↓↓↓
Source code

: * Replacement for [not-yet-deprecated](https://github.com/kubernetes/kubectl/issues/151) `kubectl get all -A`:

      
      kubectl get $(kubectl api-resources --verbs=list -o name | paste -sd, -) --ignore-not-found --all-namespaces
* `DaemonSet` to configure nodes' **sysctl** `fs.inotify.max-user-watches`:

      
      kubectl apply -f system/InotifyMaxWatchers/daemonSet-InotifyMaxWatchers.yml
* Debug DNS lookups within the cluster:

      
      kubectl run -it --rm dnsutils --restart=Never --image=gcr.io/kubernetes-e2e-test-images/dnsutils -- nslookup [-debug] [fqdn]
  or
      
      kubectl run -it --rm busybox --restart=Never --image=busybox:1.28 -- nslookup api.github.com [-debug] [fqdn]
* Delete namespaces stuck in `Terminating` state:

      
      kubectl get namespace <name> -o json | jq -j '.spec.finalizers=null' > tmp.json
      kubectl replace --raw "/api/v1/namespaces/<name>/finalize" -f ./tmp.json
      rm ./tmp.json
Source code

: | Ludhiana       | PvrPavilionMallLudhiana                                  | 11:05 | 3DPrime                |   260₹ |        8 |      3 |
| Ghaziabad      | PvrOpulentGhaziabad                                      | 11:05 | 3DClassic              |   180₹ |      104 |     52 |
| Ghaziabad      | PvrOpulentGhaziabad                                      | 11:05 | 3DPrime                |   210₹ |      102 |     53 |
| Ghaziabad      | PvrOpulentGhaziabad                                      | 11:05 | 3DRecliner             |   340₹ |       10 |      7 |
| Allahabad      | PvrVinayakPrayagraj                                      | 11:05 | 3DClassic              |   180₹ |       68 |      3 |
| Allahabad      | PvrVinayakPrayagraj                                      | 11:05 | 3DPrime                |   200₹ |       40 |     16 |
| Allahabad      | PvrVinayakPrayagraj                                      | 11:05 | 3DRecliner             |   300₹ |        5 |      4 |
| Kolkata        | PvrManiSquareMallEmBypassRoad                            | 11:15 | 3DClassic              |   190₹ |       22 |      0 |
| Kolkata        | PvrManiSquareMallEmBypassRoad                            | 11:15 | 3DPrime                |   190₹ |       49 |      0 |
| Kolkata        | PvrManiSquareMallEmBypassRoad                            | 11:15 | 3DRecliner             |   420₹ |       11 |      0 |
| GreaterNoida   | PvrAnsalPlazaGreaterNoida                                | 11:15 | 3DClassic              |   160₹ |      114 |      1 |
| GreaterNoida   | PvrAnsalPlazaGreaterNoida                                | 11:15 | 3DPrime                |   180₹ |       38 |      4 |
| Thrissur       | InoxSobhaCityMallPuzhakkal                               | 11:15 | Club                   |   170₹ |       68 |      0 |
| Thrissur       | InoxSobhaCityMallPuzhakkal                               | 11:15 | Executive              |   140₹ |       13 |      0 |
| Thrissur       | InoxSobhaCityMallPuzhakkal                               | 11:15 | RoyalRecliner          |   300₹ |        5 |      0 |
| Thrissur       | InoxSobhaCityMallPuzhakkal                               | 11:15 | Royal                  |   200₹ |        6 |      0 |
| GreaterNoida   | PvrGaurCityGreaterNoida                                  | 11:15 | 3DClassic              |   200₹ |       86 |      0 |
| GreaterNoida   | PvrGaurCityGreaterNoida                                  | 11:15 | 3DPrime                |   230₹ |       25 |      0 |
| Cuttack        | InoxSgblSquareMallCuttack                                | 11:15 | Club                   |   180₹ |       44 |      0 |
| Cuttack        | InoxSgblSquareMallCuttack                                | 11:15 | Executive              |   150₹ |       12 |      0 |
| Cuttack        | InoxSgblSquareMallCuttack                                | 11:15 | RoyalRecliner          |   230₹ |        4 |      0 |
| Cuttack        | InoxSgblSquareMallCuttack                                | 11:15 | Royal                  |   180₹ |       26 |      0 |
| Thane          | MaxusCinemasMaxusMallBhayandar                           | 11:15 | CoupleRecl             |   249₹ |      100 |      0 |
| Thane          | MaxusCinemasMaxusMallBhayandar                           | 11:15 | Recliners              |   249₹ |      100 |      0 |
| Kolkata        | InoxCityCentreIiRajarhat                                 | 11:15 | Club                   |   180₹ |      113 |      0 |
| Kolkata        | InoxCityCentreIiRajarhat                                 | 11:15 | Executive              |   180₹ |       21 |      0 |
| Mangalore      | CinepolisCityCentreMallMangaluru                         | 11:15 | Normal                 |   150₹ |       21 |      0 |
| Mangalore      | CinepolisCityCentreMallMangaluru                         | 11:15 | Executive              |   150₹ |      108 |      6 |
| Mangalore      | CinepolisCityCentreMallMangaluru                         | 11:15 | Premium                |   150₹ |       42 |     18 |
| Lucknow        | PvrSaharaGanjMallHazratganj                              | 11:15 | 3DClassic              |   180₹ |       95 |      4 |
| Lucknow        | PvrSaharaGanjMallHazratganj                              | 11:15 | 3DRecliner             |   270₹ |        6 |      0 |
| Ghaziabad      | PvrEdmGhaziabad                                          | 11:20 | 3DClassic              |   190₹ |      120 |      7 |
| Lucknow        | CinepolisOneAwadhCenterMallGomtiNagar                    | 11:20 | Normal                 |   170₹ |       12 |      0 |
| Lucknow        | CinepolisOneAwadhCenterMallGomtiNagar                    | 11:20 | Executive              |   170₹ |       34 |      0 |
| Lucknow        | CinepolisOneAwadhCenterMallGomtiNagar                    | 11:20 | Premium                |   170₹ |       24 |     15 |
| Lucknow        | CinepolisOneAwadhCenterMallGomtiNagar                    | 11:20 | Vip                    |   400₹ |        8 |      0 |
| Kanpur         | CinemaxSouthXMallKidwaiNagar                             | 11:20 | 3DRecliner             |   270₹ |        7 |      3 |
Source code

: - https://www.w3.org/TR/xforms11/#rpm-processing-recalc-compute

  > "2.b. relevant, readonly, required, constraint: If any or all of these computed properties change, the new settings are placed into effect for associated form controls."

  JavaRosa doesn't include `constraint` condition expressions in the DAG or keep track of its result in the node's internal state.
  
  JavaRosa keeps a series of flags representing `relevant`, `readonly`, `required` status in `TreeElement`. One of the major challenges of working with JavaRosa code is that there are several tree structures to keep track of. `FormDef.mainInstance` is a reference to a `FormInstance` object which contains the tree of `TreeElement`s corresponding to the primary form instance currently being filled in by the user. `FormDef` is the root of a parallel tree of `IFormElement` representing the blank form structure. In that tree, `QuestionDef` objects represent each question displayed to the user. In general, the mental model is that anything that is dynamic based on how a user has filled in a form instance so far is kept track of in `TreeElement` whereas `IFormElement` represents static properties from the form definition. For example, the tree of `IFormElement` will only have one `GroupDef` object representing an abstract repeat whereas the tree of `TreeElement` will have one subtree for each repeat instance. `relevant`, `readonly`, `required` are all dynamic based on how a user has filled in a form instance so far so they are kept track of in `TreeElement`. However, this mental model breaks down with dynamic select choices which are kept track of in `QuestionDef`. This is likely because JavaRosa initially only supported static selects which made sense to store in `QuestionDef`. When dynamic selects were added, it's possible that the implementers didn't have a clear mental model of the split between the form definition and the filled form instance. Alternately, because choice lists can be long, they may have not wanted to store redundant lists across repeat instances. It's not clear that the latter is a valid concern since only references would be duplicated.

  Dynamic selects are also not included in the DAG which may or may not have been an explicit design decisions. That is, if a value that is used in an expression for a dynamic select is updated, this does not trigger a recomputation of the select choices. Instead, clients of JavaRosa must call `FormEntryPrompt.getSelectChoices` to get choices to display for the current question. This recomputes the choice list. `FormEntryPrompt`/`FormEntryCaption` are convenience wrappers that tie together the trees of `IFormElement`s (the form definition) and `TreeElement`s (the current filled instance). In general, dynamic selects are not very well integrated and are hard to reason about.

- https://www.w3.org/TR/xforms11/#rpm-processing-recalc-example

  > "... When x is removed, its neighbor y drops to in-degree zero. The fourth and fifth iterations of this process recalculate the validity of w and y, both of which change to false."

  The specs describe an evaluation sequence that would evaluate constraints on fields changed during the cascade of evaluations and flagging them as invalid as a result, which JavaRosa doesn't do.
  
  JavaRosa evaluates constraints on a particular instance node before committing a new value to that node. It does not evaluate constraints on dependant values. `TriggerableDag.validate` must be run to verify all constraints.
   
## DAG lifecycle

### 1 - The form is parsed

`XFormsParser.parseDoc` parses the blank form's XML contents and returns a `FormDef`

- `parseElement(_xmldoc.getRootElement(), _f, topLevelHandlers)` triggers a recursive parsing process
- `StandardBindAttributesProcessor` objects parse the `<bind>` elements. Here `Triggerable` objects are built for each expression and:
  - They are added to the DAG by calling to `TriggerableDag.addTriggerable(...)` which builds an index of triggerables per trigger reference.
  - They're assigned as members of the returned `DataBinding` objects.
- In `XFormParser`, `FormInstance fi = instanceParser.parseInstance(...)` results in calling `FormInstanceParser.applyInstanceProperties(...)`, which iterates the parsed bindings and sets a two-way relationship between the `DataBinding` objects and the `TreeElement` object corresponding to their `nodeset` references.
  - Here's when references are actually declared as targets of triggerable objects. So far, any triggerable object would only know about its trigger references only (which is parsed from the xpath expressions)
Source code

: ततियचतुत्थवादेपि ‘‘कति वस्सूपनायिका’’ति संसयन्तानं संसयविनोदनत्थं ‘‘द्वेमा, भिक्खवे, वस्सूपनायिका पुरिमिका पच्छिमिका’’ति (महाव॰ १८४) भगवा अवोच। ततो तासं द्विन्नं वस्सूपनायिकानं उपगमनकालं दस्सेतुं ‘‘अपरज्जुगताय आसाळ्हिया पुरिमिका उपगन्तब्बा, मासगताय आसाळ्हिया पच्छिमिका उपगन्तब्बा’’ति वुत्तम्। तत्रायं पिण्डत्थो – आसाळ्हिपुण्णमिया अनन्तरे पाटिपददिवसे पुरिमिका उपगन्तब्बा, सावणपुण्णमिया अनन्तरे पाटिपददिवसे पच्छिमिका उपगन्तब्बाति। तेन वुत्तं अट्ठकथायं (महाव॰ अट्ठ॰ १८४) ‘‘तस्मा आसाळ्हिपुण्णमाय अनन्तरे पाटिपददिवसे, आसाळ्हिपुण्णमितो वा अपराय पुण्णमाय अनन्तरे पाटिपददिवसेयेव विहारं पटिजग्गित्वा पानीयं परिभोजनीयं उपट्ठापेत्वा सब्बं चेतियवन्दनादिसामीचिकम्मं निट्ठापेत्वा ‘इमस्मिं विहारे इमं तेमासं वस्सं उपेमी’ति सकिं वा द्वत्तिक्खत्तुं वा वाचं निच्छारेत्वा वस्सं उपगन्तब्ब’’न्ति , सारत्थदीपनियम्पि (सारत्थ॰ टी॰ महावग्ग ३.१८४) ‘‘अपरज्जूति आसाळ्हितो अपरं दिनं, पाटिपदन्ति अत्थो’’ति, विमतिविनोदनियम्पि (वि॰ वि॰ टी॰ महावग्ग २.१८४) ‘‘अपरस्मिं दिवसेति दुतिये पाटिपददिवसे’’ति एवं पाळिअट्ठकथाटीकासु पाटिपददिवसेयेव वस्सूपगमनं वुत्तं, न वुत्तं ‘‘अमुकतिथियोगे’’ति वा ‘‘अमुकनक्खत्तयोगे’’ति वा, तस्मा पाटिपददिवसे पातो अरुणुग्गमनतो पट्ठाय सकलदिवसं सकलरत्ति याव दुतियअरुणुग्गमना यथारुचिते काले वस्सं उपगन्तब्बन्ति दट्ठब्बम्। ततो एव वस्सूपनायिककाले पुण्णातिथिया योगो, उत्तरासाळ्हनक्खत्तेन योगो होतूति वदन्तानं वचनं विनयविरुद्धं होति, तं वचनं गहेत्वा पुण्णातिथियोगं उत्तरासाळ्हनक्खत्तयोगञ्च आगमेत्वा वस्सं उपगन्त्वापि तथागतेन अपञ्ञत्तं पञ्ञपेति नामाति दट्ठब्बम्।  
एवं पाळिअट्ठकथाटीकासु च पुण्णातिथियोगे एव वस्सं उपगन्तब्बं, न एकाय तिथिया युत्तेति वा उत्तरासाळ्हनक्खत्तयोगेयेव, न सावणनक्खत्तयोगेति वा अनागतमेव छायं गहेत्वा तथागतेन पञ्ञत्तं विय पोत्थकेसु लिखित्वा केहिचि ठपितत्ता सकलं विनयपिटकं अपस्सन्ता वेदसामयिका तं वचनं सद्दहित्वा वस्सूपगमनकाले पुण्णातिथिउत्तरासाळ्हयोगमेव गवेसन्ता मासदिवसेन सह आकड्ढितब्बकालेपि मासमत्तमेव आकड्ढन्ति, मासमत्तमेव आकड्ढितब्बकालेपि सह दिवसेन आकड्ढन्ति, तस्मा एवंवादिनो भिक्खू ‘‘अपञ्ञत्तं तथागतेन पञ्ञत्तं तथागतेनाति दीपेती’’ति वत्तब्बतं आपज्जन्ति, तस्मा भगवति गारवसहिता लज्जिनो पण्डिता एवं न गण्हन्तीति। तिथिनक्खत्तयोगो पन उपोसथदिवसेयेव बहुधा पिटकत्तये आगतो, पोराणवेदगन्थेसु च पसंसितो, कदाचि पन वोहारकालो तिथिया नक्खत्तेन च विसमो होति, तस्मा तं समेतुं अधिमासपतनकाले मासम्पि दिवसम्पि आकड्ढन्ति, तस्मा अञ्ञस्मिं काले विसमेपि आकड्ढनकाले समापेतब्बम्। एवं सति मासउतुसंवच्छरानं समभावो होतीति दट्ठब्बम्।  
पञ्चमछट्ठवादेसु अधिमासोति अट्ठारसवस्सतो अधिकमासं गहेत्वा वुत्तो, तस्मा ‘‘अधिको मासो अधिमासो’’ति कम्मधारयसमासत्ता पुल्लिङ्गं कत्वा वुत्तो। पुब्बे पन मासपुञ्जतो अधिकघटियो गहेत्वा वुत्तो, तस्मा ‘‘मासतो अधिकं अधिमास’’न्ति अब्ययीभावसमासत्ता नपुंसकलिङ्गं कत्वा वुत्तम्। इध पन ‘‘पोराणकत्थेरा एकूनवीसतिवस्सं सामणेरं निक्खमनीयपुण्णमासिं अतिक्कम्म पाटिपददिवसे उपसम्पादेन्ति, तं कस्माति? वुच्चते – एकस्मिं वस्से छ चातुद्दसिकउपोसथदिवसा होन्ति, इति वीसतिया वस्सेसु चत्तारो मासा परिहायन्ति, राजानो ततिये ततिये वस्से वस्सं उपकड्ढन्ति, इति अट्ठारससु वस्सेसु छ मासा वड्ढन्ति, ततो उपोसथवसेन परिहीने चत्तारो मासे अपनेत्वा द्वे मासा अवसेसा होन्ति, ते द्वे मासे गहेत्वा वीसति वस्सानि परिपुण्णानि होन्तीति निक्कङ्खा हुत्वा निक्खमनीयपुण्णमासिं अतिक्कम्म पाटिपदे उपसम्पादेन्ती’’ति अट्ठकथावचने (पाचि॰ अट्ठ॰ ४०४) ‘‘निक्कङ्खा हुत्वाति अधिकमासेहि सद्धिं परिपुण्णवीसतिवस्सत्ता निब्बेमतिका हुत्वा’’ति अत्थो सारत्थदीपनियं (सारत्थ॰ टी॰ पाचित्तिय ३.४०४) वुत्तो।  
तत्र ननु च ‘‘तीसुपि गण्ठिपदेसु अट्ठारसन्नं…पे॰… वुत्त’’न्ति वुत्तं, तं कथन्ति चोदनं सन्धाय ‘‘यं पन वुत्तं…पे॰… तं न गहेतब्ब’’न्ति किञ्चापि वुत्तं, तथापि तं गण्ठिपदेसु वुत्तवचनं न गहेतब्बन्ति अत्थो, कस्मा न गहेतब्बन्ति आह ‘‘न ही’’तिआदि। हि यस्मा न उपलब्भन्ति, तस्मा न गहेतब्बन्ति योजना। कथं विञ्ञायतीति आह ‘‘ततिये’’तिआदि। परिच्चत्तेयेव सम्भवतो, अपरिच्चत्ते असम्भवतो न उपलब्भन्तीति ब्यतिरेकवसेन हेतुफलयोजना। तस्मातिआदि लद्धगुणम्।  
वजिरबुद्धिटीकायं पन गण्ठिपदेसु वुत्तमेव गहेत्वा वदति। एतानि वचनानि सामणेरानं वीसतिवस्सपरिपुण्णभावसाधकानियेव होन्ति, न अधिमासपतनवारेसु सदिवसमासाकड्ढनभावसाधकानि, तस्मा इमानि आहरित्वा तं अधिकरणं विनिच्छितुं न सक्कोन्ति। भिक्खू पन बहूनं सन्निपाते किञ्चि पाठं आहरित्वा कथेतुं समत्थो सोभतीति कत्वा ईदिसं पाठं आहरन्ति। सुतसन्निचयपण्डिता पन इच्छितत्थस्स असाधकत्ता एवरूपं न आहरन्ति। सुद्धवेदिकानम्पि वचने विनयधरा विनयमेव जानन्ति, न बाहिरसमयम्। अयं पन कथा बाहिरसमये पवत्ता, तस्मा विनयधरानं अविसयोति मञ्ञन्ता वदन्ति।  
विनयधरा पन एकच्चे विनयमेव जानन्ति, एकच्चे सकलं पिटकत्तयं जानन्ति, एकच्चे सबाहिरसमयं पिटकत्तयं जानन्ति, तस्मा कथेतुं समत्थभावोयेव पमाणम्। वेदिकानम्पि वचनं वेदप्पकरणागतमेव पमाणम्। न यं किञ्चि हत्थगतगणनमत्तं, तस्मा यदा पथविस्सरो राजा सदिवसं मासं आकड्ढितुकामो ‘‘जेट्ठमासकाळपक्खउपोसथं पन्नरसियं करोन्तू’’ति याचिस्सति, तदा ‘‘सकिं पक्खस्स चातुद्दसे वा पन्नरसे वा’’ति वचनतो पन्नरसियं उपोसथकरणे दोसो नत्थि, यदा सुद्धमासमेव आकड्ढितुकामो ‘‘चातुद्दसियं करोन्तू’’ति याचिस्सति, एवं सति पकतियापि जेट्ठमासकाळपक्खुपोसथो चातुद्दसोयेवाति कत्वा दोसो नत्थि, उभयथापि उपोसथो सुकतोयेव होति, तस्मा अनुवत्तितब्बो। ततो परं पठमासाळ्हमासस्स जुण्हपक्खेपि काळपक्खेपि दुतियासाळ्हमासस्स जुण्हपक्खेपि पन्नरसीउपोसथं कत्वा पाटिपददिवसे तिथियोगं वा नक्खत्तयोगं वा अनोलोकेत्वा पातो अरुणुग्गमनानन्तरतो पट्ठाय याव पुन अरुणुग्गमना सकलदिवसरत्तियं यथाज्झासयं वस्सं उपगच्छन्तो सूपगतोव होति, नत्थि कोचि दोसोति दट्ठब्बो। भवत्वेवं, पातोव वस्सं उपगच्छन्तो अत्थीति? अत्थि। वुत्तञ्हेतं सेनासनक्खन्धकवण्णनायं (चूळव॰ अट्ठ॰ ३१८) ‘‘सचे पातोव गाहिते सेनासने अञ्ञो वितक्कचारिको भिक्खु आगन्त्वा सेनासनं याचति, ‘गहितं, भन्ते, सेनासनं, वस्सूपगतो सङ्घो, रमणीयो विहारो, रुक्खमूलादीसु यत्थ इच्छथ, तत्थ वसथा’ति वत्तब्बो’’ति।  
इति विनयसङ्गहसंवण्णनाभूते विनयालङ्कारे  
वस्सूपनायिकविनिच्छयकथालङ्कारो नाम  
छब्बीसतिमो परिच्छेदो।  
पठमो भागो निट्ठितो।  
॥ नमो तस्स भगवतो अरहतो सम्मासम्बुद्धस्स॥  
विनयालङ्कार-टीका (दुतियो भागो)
↑↑↑
# How to complete this task
Copy the lines between the one holding "is removed, its" and the one holding "The specs describe", inclusive, with "cascade" swapped for "chain" and nothing else changed.

# Task response
  > "... When x is removed, its neighbor y drops to in-degree zero. The fourth and fifth iterations of this process recalculate the validity of w and y, both of which change to false."

  The specs describe an evaluation sequence that would evaluate constraints on fields changed during the chain of evaluations and flagging them as invalid as a result, which JavaRosa doesn't do.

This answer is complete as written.